- What to produce
Transcribe the records below word for word, from their first line down through the line containing "55: (995, 753)".

Point tracking data
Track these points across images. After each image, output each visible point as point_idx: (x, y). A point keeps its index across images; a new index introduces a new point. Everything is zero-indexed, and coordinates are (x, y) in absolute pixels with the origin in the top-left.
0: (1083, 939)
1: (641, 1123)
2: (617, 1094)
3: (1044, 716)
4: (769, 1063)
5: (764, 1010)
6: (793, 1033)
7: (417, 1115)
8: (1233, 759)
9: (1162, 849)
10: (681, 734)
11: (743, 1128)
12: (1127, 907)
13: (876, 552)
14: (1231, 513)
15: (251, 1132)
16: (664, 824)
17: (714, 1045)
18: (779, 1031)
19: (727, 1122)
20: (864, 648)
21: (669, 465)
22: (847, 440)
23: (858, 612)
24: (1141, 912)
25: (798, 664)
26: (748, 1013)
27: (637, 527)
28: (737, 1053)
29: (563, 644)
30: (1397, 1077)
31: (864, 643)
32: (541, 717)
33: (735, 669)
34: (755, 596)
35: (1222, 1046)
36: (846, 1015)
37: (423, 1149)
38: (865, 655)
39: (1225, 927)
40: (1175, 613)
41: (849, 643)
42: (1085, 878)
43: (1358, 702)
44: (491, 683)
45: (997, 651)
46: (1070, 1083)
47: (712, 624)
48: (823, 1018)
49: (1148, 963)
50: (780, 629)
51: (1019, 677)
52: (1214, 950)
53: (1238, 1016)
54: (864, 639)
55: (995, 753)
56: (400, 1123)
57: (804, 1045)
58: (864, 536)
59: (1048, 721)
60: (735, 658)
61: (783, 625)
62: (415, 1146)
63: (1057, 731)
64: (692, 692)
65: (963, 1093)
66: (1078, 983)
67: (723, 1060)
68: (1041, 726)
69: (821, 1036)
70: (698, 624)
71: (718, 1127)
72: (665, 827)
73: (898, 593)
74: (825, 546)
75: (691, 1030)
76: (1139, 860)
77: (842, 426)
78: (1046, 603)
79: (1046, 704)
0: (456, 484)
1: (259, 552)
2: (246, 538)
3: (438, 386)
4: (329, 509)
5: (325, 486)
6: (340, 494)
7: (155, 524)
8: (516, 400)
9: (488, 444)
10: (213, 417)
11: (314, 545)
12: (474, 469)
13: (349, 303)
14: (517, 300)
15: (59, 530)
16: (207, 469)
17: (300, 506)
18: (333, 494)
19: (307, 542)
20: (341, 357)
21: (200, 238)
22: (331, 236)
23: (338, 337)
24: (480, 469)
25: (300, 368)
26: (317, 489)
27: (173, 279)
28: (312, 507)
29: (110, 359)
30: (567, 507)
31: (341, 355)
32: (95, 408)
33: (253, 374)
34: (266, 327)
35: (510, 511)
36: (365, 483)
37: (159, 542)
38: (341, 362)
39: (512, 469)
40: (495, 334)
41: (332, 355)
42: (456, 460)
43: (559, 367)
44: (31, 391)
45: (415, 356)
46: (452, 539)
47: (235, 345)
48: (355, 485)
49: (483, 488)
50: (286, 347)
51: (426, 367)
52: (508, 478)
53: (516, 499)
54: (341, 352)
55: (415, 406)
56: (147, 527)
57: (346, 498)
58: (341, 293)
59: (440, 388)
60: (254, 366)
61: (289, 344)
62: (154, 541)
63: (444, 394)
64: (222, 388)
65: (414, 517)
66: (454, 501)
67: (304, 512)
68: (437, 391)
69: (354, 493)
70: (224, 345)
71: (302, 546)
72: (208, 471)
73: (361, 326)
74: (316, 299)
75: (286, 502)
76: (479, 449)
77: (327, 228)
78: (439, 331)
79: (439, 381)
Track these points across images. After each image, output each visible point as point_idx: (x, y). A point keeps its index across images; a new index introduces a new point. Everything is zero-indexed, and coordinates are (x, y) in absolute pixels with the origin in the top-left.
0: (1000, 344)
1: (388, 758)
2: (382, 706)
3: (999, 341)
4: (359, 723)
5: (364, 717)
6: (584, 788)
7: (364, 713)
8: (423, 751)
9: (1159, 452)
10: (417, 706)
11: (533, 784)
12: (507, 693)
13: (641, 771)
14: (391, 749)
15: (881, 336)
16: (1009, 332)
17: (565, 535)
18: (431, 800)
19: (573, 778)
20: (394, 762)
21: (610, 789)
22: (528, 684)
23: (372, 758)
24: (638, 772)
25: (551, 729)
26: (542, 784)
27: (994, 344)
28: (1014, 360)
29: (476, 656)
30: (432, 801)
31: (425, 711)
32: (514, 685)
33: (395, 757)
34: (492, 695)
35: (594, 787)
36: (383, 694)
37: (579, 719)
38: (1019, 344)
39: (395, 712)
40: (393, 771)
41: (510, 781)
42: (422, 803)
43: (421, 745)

- Written solution
Track these points across images. After each image, output each visible point as point_idx: (x, y). A point keeps its index across images; a new index introduces a new point. Everything is zero-indexed, and coordinates are (x, y) in absolute pixels with the origin in the top-left.
0: (1083, 939)
1: (641, 1123)
2: (617, 1094)
3: (1044, 716)
4: (769, 1063)
5: (764, 1010)
6: (793, 1033)
7: (417, 1115)
8: (1233, 759)
9: (1162, 849)
10: (681, 734)
11: (743, 1128)
12: (1127, 907)
13: (876, 552)
14: (1231, 513)
15: (251, 1132)
16: (664, 824)
17: (714, 1045)
18: (779, 1031)
19: (727, 1122)
20: (864, 648)
21: (669, 465)
22: (847, 440)
23: (858, 612)
24: (1141, 912)
25: (798, 664)
26: (748, 1013)
27: (637, 527)
28: (737, 1053)
29: (563, 644)
30: (1397, 1077)
31: (864, 643)
32: (541, 717)
33: (735, 669)
34: (755, 596)
35: (1222, 1046)
36: (846, 1015)
37: (423, 1149)
38: (865, 655)
39: (1225, 927)
40: (1175, 613)
41: (849, 643)
42: (1085, 878)
43: (1358, 702)
44: (491, 683)
45: (997, 651)
46: (1070, 1083)
47: (712, 624)
48: (823, 1018)
49: (1148, 963)
50: (780, 629)
51: (1019, 677)
52: (1214, 950)
53: (1238, 1016)
54: (864, 639)
55: (995, 753)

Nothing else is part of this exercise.